On 8 Nov 2011, at 00:21, Joseph S. Myers wrote:

On Mon, 7 Nov 2011, Iain Sandoe wrote:

How is the default selected (that's not obvious to me). flag_next_runtime
doesn't use options mechanisms it seems, that's bad.  Both
-fgnu-runtime and -fnext-runtime are frontend-only flags, they should
be at least also enabled for LTO, otherwise LTO cannot do anything
about the flag (and if it were LTO supported it would already be
saved properly).

for some reason it wasn't shifted to the new scheme - perhaps Joseph recalls
why.

In general I was concerned with options of relevance to multilib selection
(although the actual changes to multilib selection didn't get
implemented), meaning back-end and middle-end options; front-end options were less relevant.
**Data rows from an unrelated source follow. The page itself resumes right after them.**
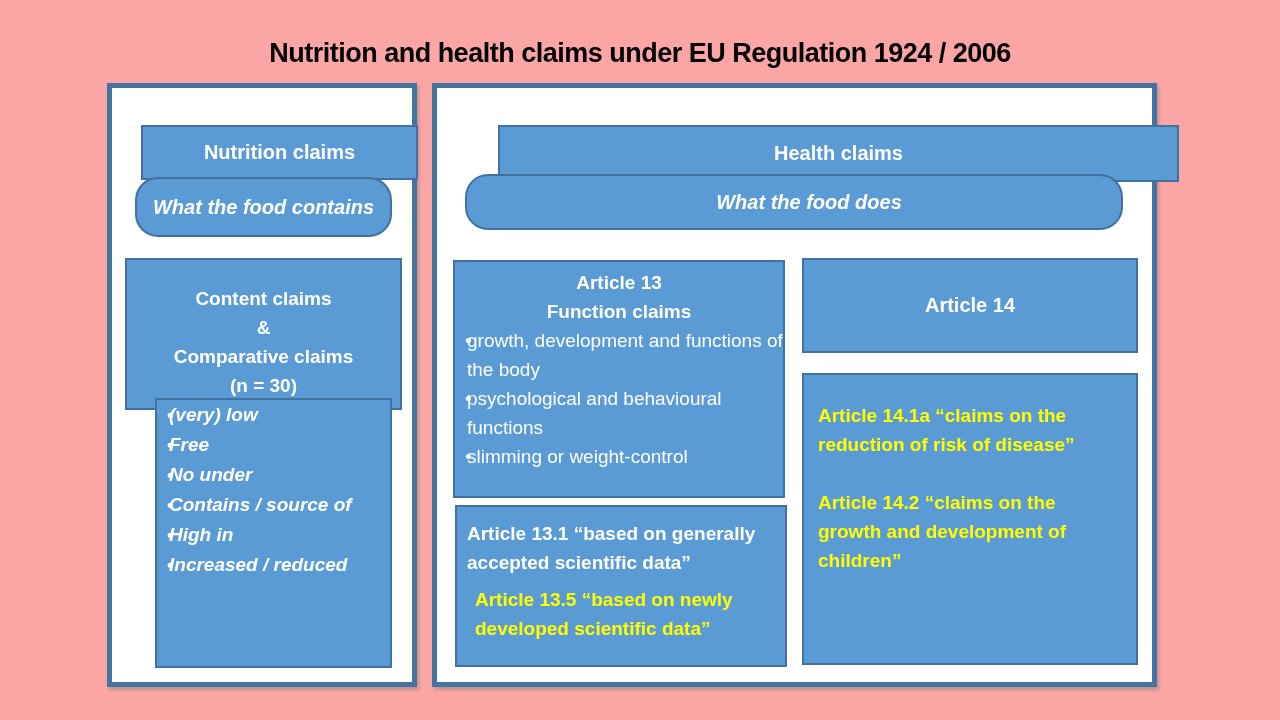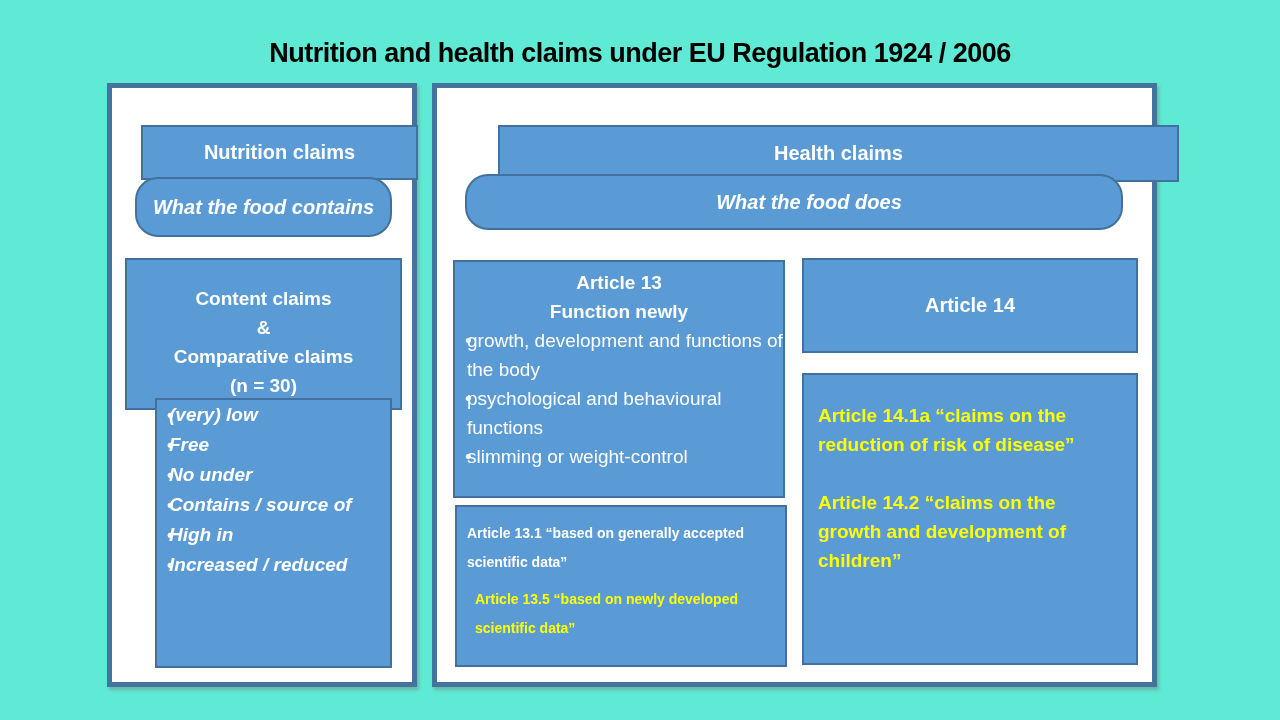--- a/index.html
+++ b/index.html
@@ -6,7 +6,7 @@
   #slide{
     position:relative;
     width:1280px;height:720px;
-    background:#5eead4;
+    background:#fca5a5;
     font-family:"Liberation Sans", sans-serif;
     overflow:hidden;
   }

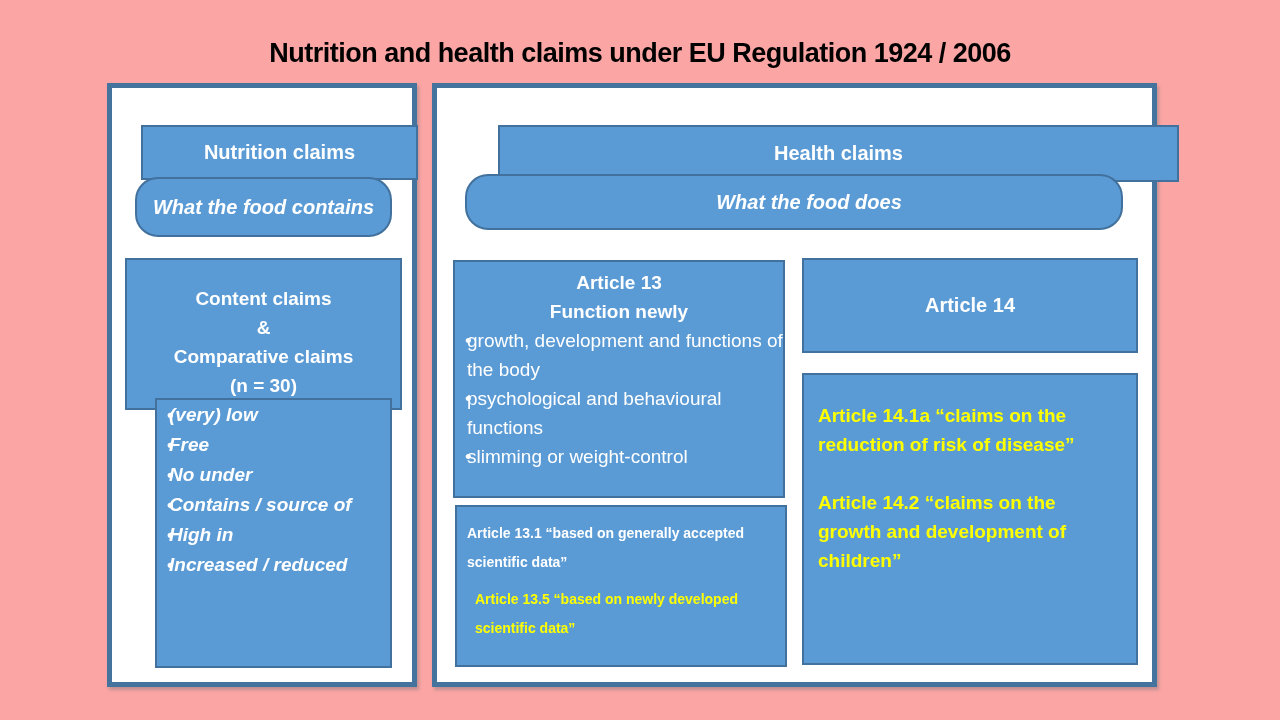--- a/index.html
+++ b/index.html
@@ -91,7 +91,7 @@
     <div class="box" style="left:16px;top:172px;width:332px;height:238px;">
       <div class="a13-title">
           <div>Article 13</div>
-          <div>Function newly</div>
+          <div>Function claims</div>
         </div>
       <ul class="blt a13-list">
           <li>growth, development and functions of the body</li>

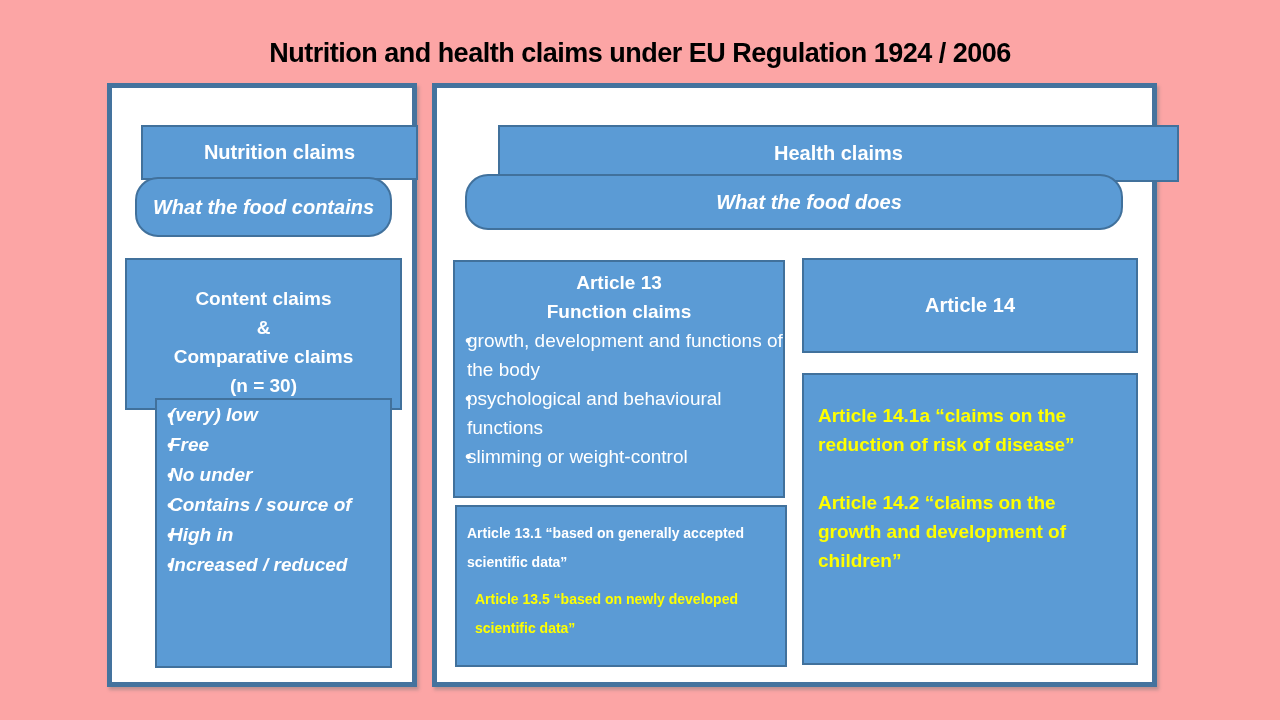--- a/index.html
+++ b/index.html
@@ -49,7 +49,7 @@
   .a13-list li{padding-left:37px;}
   .a13-list li::before{content:"\2022";position:absolute;left:10px;}
   
-  .a13-sub{padding:12px 10px 0 10px;font-size:14px;font-weight:bold;line-height:29px;}
+  .a13-sub{padding:12px 10px 0 10px;font-size:19px;font-weight:bold;line-height:29px;}
   .white-txt{color:#ffffff;margin:0;}
   .yellow-txt{color:#ffff00;margin:8px;}
   

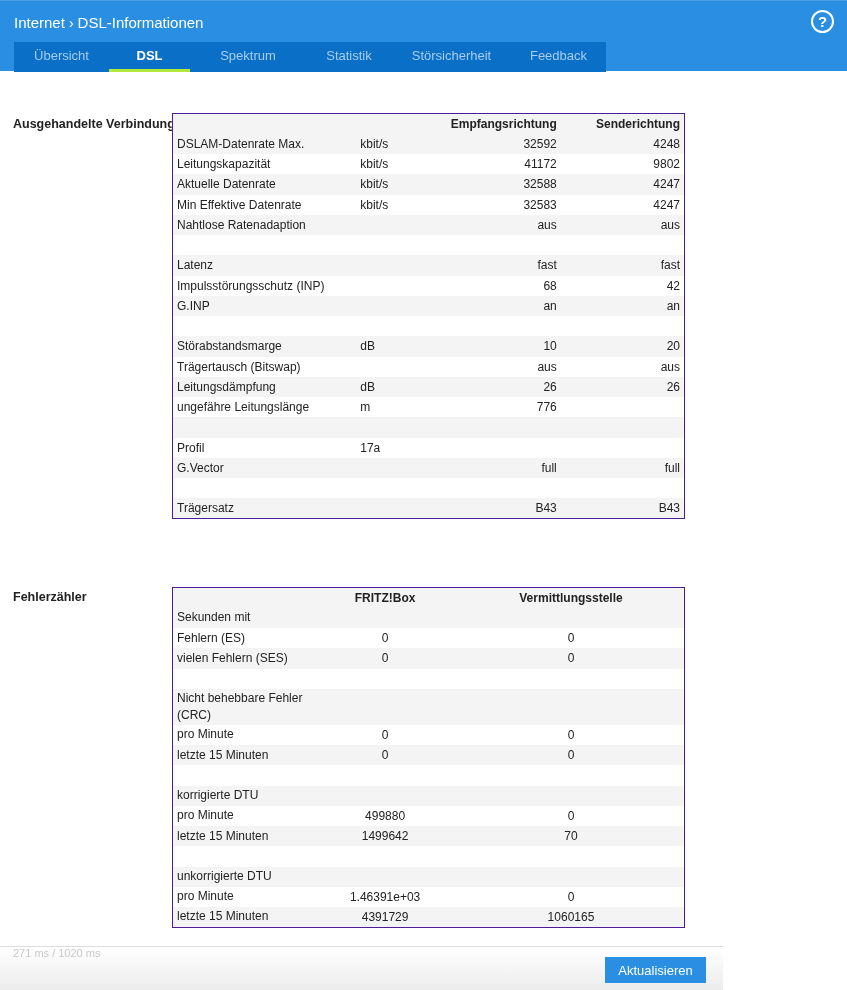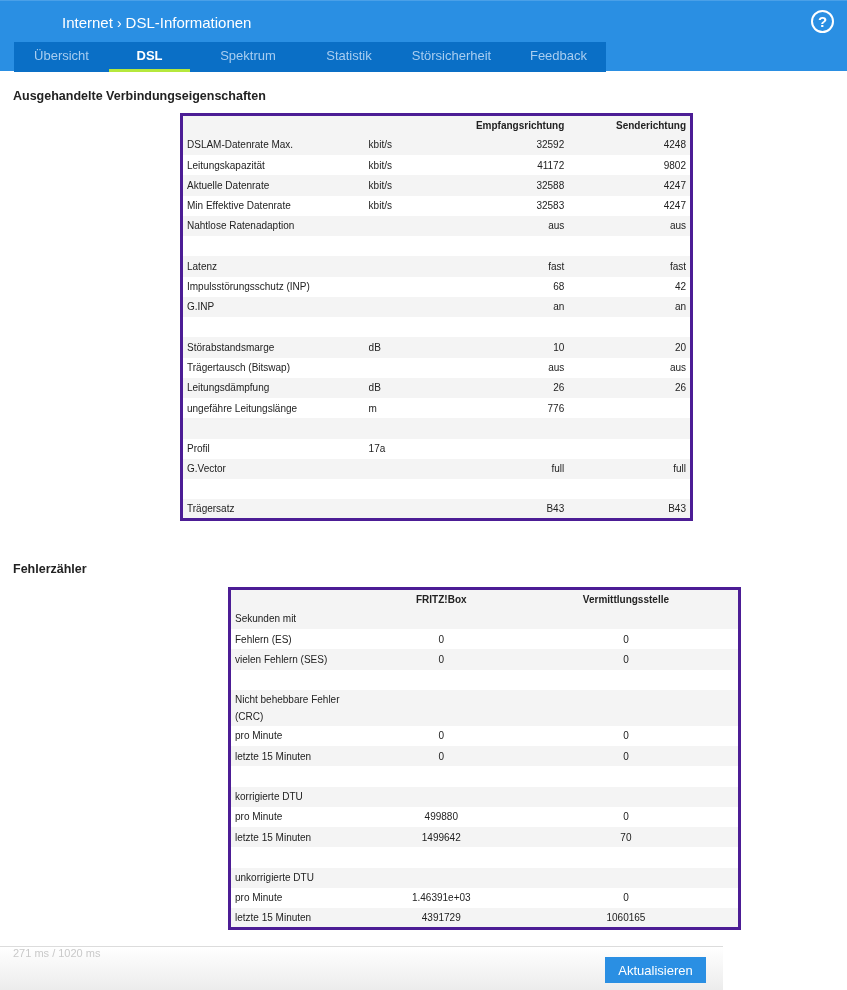--- a/index.html
+++ b/index.html
@@ -7,7 +7,7 @@
   body { font-family: "Liberation Sans", "DejaVu Sans", sans-serif; font-size: 12px; color: #222; position: relative; }
 
   .header { position: absolute; left: 0; top: 0; width: 847px; height: 71px; background: #2a8fe3; border-top: 1px solid #4aa0e8; }
-  .breadcrumb { position: absolute; left: 14px; top: 13px; color: #fff; font-size: 15px; display: flex; align-items: center; margin-left: 48px; }
+  .breadcrumb { position: absolute; left: 14px; top: 13px; color: #fff; font-size: 15px; display: flex; align-items: center; }
   .breadcrumb .sep { margin: 0 4px; font-size: 14px; }
   .help { position: absolute; right: 13px; top: 9px; width: 23px; height: 23px; border: 2px solid #fff; border-radius: 50%; color: #fff; font-weight: bold; font-size: 15px; text-align: center; line-height: 19px; cursor: pointer; }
Making similar cleanups to front-end options (i.e. making as much use of .opt features as possible instead of ad hoc code) is certainly still worthwhile as a cleanup. (And there is still scope for more cleanup of some back-end options: moving some handling of enumeration
options in override hooks to use Enum in particular.)

I'm looking at doing this - but have a question about the meaning of "LTO" in the options file (I've built doc from trunk and read gccint section 8).

Does "LTO" mean that lto1 should respond to the flag?
- or does it mean that the flag should be preserved within the object (for resurrection by lto)?